* What the task requires *
From the records below, state how many lines hold the string "Перенесённые", without any other text.

* Dataset *
=== Begin Enclosure ===

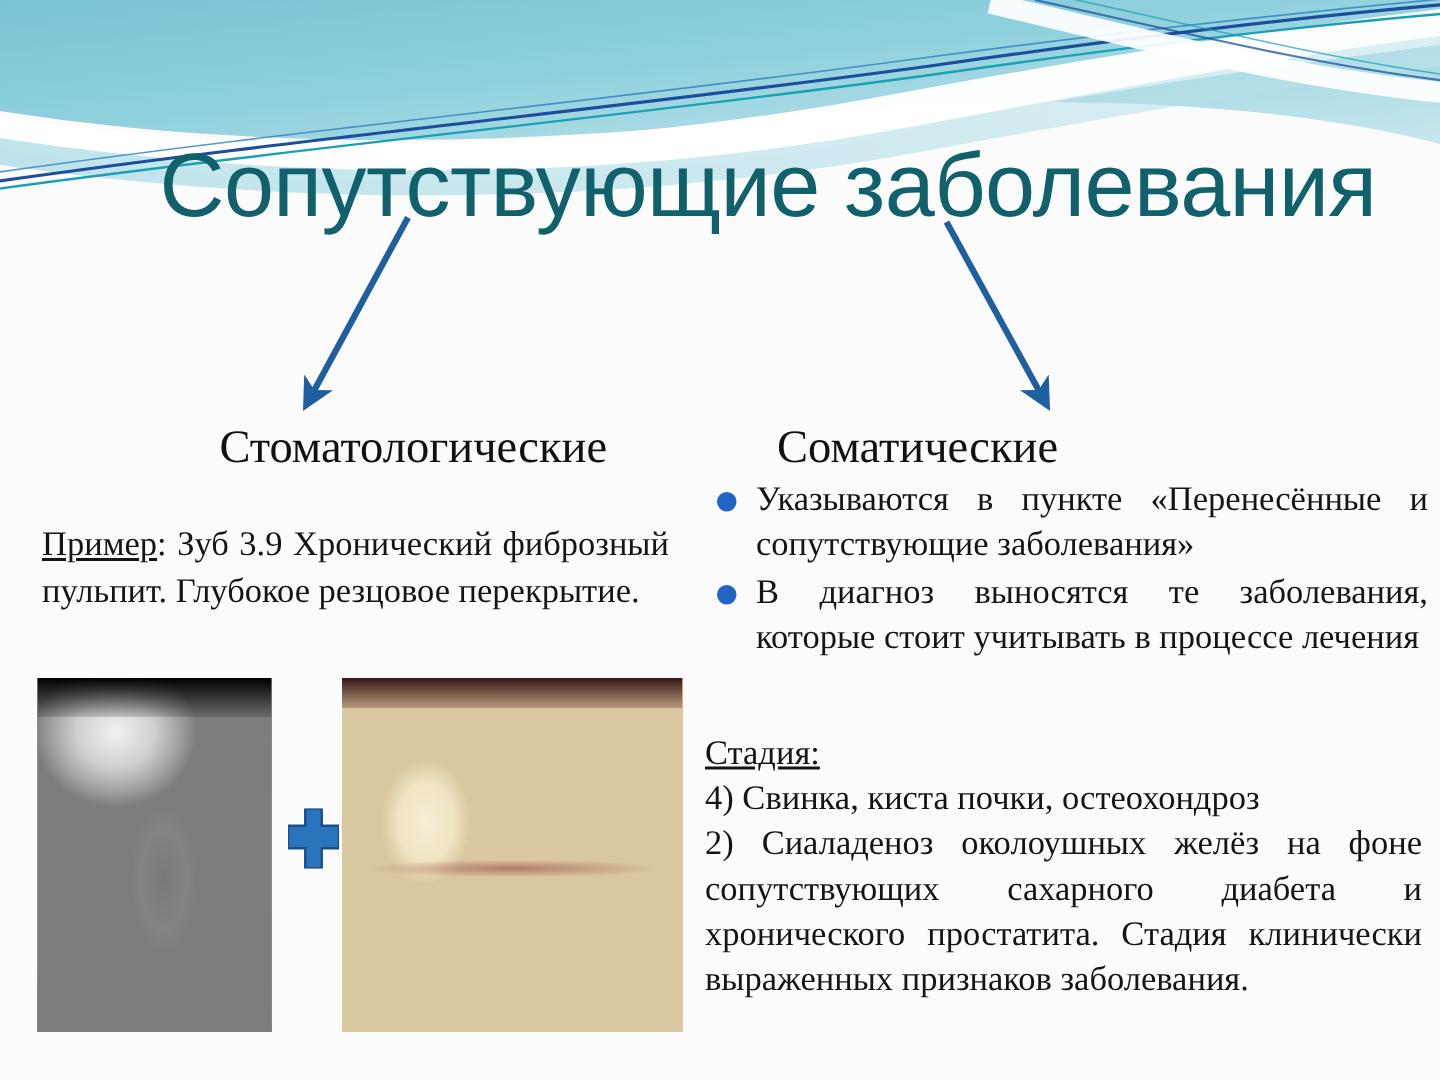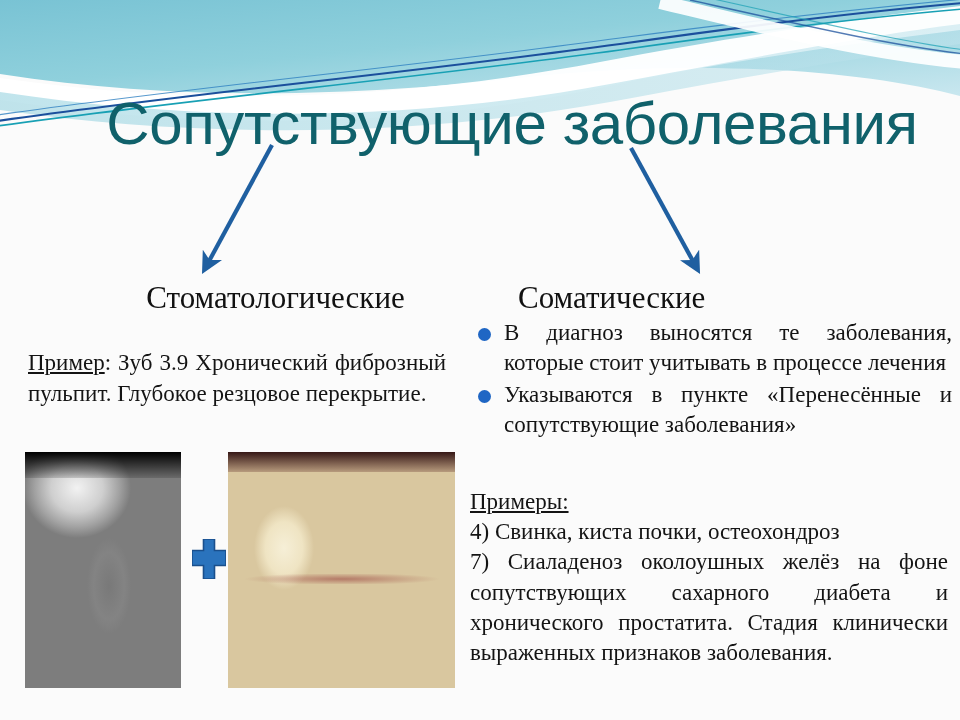--- a/index.html
+++ b/index.html
@@ -227,34 +227,34 @@
 
   <div id="head-somatic" class="col-head">Соматические</div>
 
   <div class="left-body">
     <span class="u">Пример</span><span>: Зуб 3.9 Хронический фиброзный пульпит. Глубокое резцовое перекрытие.</span>
   </div>
 
   <div class="bullets">
     <div class="bullet-row">
       <span class="bullet-dot"></span>
-      <span>В диагноз выносятся те заболевания, которые стоит учитывать в процессе лечения</span>
+      <span>Указываются в пункте «Перенесённые и сопутствующие заболевания»</span>
     </div>
     <div class="bullet-row">
       <span class="bullet-dot"></span>
-      <span>Указываются в пункте «Перенесённые и сопутствующие заболевания»</span>
+      <span>В диагноз выносятся те заболевания, которые стоит учитывать в процессе лечения</span>
     </div>
   </div>
 
   <div class="examples">
     <div class="ex-line">
-      <span class="ex-title">Примеры:</span>
+      <span class="ex-title">Стадия:</span>
     </div>
     <div class="ex-line">4) Свинка, киста почки, остеохондроз</div>
-    <div class="ex-just">7) Сиаладеноз околоушных желёз на фоне сопутствующих сахарного диабета и хронического простатита. Стадия клинически выраженных признаков заболевания.</div>
+    <div class="ex-just">2) Сиаладеноз околоушных желёз на фоне сопутствующих сахарного диабета и хронического простатита. Стадия клинически выраженных признаков заболевания.</div>
   </div>
 
   <div id="xray" class="photo">
     <div class="dark-top"></div>
     <div class="root-shadow"></div>
   </div>
 
   <div id="photo-teeth" class="photo">
     <div class="lip-shadow"></div>
     <div class="gum-line"></div>

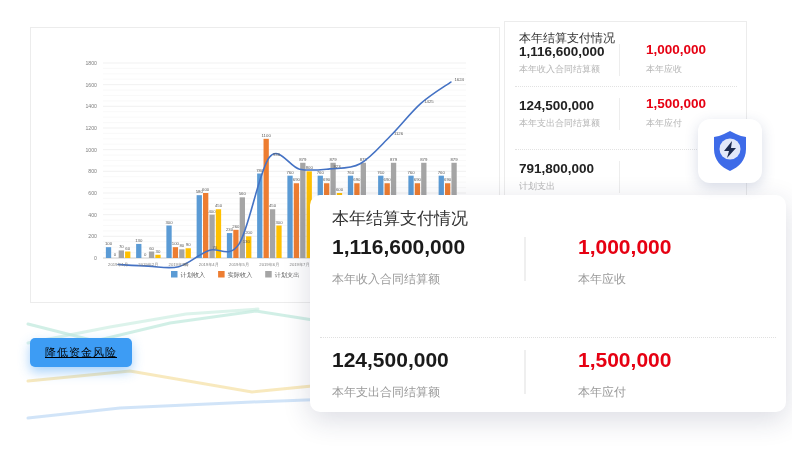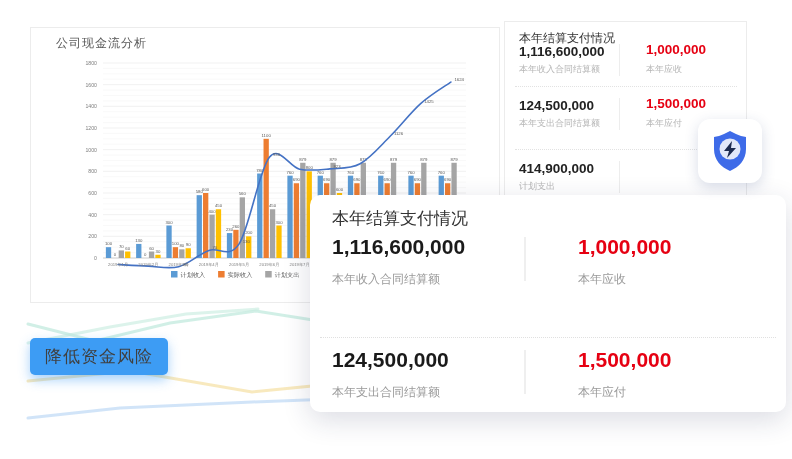--- a/index.html
+++ b/index.html
@@ -38,37 +38,36 @@
     z-index:2; }
   .pp-title { position:absolute; left:22px; top:12px; font-size:17px; color:#333; }
   .pp-value { position:absolute; font-size:21px; font-weight:bold; color:#1a1a1a; }
   .pp-value.red { color:#e60012; }
   .pp-label { position:absolute; font-size:12px; color:#9a9a9a; }
   .pp-vdiv { position:absolute; left:214px; width:2px; height:44px; background:#efefef; }
   .pp-dot { position:absolute; left:10px; top:142px; width:456px; border-top:1px dotted #e0e0e0; }
 
   
   .risk-badge { position:absolute; left:30px; top:338px; z-index:2;
-    background:#3d9cf4; color:#404040; font-size:17px; letter-spacing:1px;
-    padding:7px 15px; border-radius:5px; box-shadow:0 5px 12px rgba(61,156,244,.45); }
+    background:#3d9cf4; color:#000000; font-size:11px; letter-spacing:1px;
+    padding:7px 15px; border-radius:5px; box-shadow:0 5px 12px rgba(61,156,244,.45);text-decoration:underline; }
 </style>
 </head>
 <body>
 
 <div class="page">
 
   <svg class="bg-lines" viewBox="0 0 792 459" xmlns="http://www.w3.org/2000/svg">
     <polyline points="28,324 95,341 170,323 256,311 332,323 428,314" fill="none" stroke="#b9e7d8" stroke-width="3" stroke-linecap="round" opacity="0.65"></polyline>
     <polyline points="28,343 110,327 186,314 258,309" fill="none" stroke="#c4ebdd" stroke-width="3" stroke-linecap="round" opacity="0.6"></polyline>
     <polyline points="28,381 130,371 252,392 312,386 424,346 468,337" fill="none" stroke="#f5dfa3" stroke-width="3" stroke-linecap="round" opacity="0.7"></polyline>
     <polyline points="28,418 120,408 252,402 332,399 434,389 470,387" fill="none" stroke="#bed9f5" stroke-width="3" stroke-linecap="round" opacity="0.7"></polyline>
   </svg>
 
   <div class="chart-card">
-    <div class="chart-title">公司现金流分析</div>
     <svg class="chart-svg" viewBox="0 0 468 264" xmlns="http://www.w3.org/2000/svg">
         <line x1="72" y1="230" x2="435" y2="230" stroke="#e7e7e7" stroke-width="0.6"></line>
         <text x="66" y="232" font-size="5.2" fill="#7f7f7f" text-anchor="end">0</text>
         <line x1="72" y1="224.58333333333334" x2="435" y2="224.58333333333334" stroke="#f5f5f5" stroke-width="0.6"></line>
         <line x1="72" y1="219.16666666666666" x2="435" y2="219.16666666666666" stroke="#f5f5f5" stroke-width="0.6"></line>
         <line x1="72" y1="213.75" x2="435" y2="213.75" stroke="#f5f5f5" stroke-width="0.6"></line>
         <line x1="72" y1="208.33333333333334" x2="435" y2="208.33333333333334" stroke="#e7e7e7" stroke-width="0.6"></line>
         <text x="66" y="210.33333333333334" font-size="5.2" fill="#7f7f7f" text-anchor="end">200</text>
         <line x1="72" y1="202.91666666666666" x2="435" y2="202.91666666666666" stroke="#f5f5f5" stroke-width="0.6"></line>
         <line x1="72" y1="197.5" x2="435" y2="197.5" stroke="#f5f5f5" stroke-width="0.6"></line>
@@ -249,21 +248,21 @@
     <div class="sp-dot" style="top:64px;"></div>
 
     <div class="sp-value" style="left:14px; top:76px;">124,500,000</div>
     <div class="sp-label" style="left:14px; top:95px;">本年支出合同结算额</div>
     <div class="sp-vdiv" style="left:114px; top:76px; height:32px;"></div>
     <div class="sp-value red" style="left:141px; top:74px;">1,500,000</div>
     <div class="sp-label" style="left:141px; top:95px;">本年应付</div>
 
     <div class="sp-dot" style="top:127px;"></div>
 
-    <div class="sp-value" style="left:14px; top:139px;">414,900,000</div>
+    <div class="sp-value" style="left:14px; top:139px;">791,800,000</div>
     <div class="sp-label" style="left:14px; top:158px;">计划支出</div>
     <div class="sp-vdiv" style="left:114px; top:139px; height:32px;"></div>
   </div>
 
   <div class="shield-card">
     <svg width="40" height="44" viewBox="0 0 40 44">
       <path d="M20 2 L26 5 C29 6.5 33 7.5 36 8 L36 20 C36 31 29 38 20 42 C11 38 4 31 4 20 L4 8 C7 7.5 11 6.5 14 5 Z" fill="#3e6be8"></path>
       <circle cx="20" cy="20" r="10.5" fill="#e2e8f9"></circle>
       <polygon points="22,12 14,22 19,22 17,29 26,19 21,19" fill="#1d2b50"></polygon>
     </svg>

=== End Enclosure ===

* Solution to the problem *
2